How to catch contradictions while drafting
Design alone doesn't save you. You also need a working process during drafts.
Use a single source of truth for the rules. Not in your head. Not in the design document you wrote six months ago and haven't opened since. A live document you actually consult while drafting, that gets updated when the rules evolve.
Update the rules document when the prose deviates. This is the key habit. When you write a scene where magic does something not quite covered by your existing rules, stop and ask: is this a new rule, or a violation? If new, add it to the rules. If a violation, fix the scene. Don't leave it ambiguous.
Search before you write. Before drafting a scene that uses magic in a specific way, search your previous chapters for similar uses. Find out what you established. This takes 30 seconds with the right tool and saves hours of revision later.
Catch contradictions through tooling, not vigilance. Your attention is a finite resource. You can't reliably notice that the new scene you're writing contradicts a scene you wrote four months ago. A tool that surfaces those contradictions for you — comparing your draft against your established rules and earlier scenes — does the work your memory cannot.

How to fix the contradictions you've already written
If you're reading this with a draft that already contradicts itself, the fix is structured, not chaotic.
First, get the rules straight. Re-read your design notes, then read your draft for all uses of magic. Build a list. For each use, note what rule it implies. You'll see the contradictions clearly when they're listed.

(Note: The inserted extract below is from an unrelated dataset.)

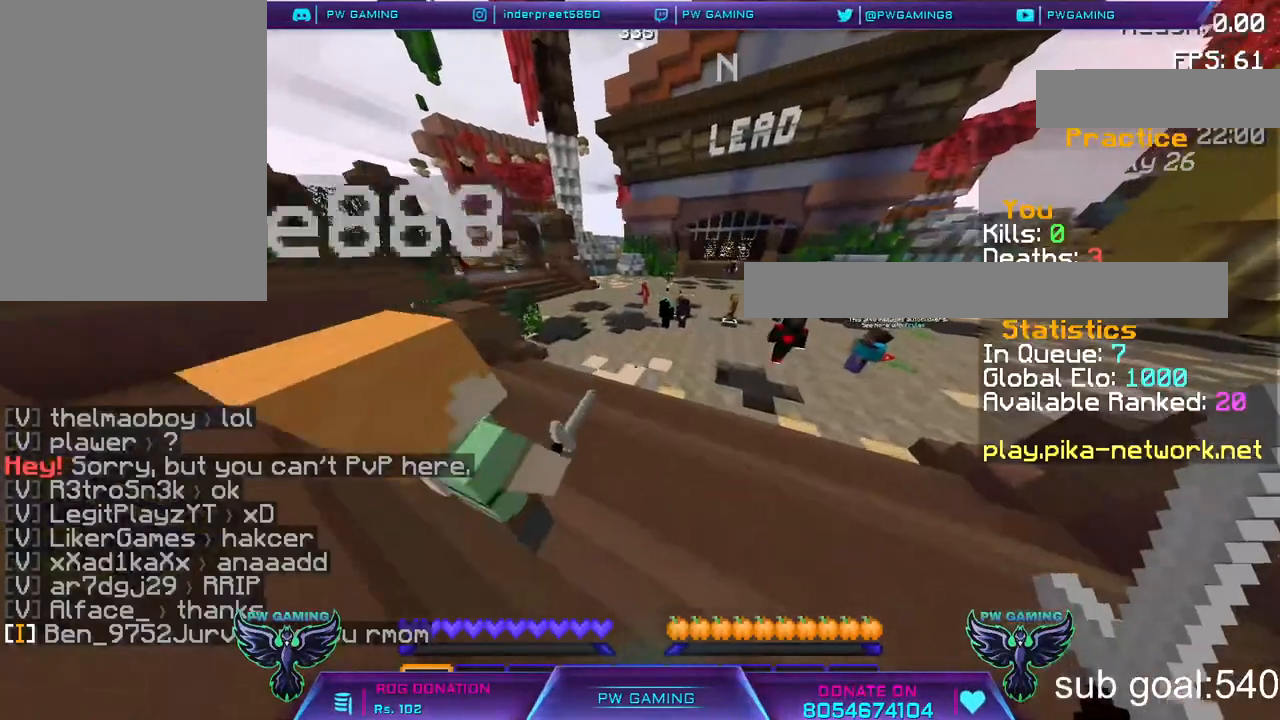
{"keys": ["a", "w"], "mouse": [], "events": [[133, "a", "up"], [483, "a", "down"]]}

Decide which version is canon. For each contradiction, pick one. Usually you keep the version that better serves the plot or theme. Sometimes you discover that a "contradiction" is actually two valid uses of the system that you hadn't connected — in which case you keep both and refine the rule to accommodate them.
Revise toward the canonical version. Every scene that uses magic gets checked against the now-clarified rules. Scenes that contradict get rewritten. This is unglamorous work. It's also the only way out.
Build the system that catches the next round. Whatever process let the contradictions accumulate in this draft will let them accumulate in the next. Change the process: a live rules document, consulted while drafting, with tooling that surfaces contradictions automatically.
Where Inkwarden fits

This is exactly the problem Inkwarden's design addresses. Your magic system rules live in the same workspace as your draft — not in a separate document you have to remember to open. When your draft references magic in a way that contradicts what you've established, the system can flag it. Your characters know their own relationship to magic, so when you talk to them about a scene, they respond from what they actually know about the rules, not from a generic chatbot's idea of fantasy magic.
The world encyclopedia keeps your rules connected to the scenes that depend on them. The timeline keeps the history of magical events consistent. The book editor lets you draft without losing the thread back to your system. The whole point of the tool is that the world stays honest while you write.
Join the Inkwarden waitlist if your magic system has been quietly mutating on you.
The bottom line
Magic system contradictions aren't a sign of bad writing. They're a sign that the rules of an invented system are harder to keep straight than the rules of the real world — and you're trying to do it across hundreds of pages and months or years of drafting. Design tight, write down what you commit to in the prose, consult the rules constantly, and use tools that catch the slips you'll inevitably make.
Your readers will notice contradictions even when they can't name them. The world will feel wobbly. Fix it at the source: a magic system that's solid enough to lean on, and a working process that keeps it solid as you write.